┌──
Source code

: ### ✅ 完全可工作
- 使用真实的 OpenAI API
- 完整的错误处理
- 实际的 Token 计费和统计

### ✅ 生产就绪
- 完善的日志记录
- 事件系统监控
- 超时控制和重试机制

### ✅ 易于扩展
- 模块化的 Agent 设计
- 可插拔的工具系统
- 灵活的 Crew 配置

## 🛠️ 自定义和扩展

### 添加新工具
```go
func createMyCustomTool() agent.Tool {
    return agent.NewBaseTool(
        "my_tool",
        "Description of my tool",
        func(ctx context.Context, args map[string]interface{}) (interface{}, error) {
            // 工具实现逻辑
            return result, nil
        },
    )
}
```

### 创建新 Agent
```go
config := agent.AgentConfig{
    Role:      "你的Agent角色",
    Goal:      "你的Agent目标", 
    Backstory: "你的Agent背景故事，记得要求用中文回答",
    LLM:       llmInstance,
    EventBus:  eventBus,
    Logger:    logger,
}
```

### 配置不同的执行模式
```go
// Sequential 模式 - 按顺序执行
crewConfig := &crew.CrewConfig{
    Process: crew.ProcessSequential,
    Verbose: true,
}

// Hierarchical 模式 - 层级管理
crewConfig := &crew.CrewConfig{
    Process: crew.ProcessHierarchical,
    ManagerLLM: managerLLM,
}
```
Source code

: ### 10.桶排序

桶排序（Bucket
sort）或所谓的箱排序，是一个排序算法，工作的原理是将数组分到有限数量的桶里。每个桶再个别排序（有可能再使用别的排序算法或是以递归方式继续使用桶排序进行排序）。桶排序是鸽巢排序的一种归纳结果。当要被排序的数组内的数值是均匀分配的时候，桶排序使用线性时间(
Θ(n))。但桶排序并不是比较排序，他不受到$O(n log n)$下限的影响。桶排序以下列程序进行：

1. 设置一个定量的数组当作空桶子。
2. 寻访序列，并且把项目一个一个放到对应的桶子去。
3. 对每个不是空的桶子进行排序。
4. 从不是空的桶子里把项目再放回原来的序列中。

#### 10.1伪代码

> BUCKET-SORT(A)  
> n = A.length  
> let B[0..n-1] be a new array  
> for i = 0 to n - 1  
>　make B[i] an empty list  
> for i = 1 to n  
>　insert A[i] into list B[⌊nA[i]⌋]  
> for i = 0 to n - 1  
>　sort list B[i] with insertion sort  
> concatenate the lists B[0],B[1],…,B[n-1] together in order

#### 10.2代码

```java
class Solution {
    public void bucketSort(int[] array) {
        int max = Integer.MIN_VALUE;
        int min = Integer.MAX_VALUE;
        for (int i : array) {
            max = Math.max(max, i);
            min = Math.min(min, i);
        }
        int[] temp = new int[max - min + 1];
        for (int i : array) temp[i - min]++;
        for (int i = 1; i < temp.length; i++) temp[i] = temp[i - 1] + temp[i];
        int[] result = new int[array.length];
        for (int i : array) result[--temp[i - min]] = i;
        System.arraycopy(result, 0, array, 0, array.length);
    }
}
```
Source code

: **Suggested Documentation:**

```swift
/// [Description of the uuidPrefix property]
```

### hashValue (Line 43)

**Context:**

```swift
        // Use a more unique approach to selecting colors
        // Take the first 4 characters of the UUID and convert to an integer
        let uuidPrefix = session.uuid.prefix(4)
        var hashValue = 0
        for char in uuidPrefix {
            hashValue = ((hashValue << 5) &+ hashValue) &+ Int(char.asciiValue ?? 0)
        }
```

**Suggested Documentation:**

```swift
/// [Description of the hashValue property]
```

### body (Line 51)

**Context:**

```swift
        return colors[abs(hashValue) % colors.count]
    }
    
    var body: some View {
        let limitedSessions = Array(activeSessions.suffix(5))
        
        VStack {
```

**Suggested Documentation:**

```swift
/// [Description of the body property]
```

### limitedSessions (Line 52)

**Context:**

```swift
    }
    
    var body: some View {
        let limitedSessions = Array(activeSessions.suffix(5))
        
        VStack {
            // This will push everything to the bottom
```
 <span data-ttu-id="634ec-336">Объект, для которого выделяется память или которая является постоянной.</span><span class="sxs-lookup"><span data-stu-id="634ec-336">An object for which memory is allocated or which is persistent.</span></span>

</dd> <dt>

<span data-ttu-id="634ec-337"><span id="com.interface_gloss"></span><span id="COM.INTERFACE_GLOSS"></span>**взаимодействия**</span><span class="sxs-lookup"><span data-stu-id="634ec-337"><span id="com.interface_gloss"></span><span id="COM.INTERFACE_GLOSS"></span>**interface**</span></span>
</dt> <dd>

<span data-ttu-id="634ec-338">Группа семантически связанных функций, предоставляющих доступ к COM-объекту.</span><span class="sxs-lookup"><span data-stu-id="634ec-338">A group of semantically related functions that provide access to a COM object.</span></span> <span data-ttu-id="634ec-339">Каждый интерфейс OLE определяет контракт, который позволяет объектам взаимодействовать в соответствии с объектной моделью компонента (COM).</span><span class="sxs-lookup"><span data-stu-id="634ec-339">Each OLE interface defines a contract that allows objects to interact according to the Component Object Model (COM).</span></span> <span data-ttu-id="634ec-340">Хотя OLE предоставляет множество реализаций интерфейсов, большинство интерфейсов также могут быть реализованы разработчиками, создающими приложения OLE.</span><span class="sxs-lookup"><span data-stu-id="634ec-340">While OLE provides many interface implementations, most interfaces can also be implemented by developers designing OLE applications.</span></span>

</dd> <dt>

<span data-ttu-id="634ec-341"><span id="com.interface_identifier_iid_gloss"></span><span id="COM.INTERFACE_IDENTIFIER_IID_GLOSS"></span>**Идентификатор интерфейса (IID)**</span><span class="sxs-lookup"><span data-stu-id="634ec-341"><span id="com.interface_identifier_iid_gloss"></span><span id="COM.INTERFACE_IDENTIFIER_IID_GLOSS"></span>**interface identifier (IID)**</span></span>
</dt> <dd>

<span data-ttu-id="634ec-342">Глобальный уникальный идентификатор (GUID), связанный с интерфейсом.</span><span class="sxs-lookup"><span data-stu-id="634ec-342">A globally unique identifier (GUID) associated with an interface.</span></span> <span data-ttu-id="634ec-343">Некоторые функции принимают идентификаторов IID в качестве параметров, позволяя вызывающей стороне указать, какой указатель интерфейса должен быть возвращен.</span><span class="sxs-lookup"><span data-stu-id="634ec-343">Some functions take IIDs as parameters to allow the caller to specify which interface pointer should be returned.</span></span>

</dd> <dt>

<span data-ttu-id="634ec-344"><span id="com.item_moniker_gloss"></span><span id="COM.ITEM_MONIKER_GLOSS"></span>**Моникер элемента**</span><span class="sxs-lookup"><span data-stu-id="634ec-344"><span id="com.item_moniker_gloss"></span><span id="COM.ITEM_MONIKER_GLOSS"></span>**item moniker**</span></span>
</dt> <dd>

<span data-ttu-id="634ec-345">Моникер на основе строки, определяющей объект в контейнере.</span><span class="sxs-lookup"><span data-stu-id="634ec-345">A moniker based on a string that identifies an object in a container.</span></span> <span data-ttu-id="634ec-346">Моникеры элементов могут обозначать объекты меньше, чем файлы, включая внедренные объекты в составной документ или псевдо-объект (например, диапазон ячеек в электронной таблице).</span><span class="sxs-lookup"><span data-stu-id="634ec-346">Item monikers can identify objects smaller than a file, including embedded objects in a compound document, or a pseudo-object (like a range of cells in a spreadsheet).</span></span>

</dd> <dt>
└──
▶ Work request
Starting with the first line of the entries and ending with the line that has "#### 10.1伪代码", copy each line exactly and add nothing.

▶ Written answer
Source code

: ### ✅ 完全可工作
- 使用真实的 OpenAI API
- 完整的错误处理
- 实际的 Token 计费和统计

### ✅ 生产就绪
- 完善的日志记录
- 事件系统监控
- 超时控制和重试机制

### ✅ 易于扩展
- 模块化的 Agent 设计
- 可插拔的工具系统
- 灵活的 Crew 配置

## 🛠️ 自定义和扩展

### 添加新工具
```go
func createMyCustomTool() agent.Tool {
    return agent.NewBaseTool(
        "my_tool",
        "Description of my tool",
        func(ctx context.Context, args map[string]interface{}) (interface{}, error) {
            // 工具实现逻辑
            return result, nil
        },
    )
}
```

### 创建新 Agent
```go
config := agent.AgentConfig{
    Role:      "你的Agent角色",
    Goal:      "你的Agent目标", 
    Backstory: "你的Agent背景故事，记得要求用中文回答",
    LLM:       llmInstance,
    EventBus:  eventBus,
    Logger:    logger,
}
```

### 配置不同的执行模式
```go
// Sequential 模式 - 按顺序执行
crewConfig := &crew.CrewConfig{
    Process: crew.ProcessSequential,
    Verbose: true,
}

// Hierarchical 模式 - 层级管理
crewConfig := &crew.CrewConfig{
    Process: crew.ProcessHierarchical,
    ManagerLLM: managerLLM,
}
```
Source code

: ### 10.桶排序

桶排序（Bucket
sort）或所谓的箱排序，是一个排序算法，工作的原理是将数组分到有限数量的桶里。每个桶再个别排序（有可能再使用别的排序算法或是以递归方式继续使用桶排序进行排序）。桶排序是鸽巢排序的一种归纳结果。当要被排序的数组内的数值是均匀分配的时候，桶排序使用线性时间(
Θ(n))。但桶排序并不是比较排序，他不受到$O(n log n)$下限的影响。桶排序以下列程序进行：

1. 设置一个定量的数组当作空桶子。
2. 寻访序列，并且把项目一个一个放到对应的桶子去。
3. 对每个不是空的桶子进行排序。
4. 从不是空的桶子里把项目再放回原来的序列中。

#### 10.1伪代码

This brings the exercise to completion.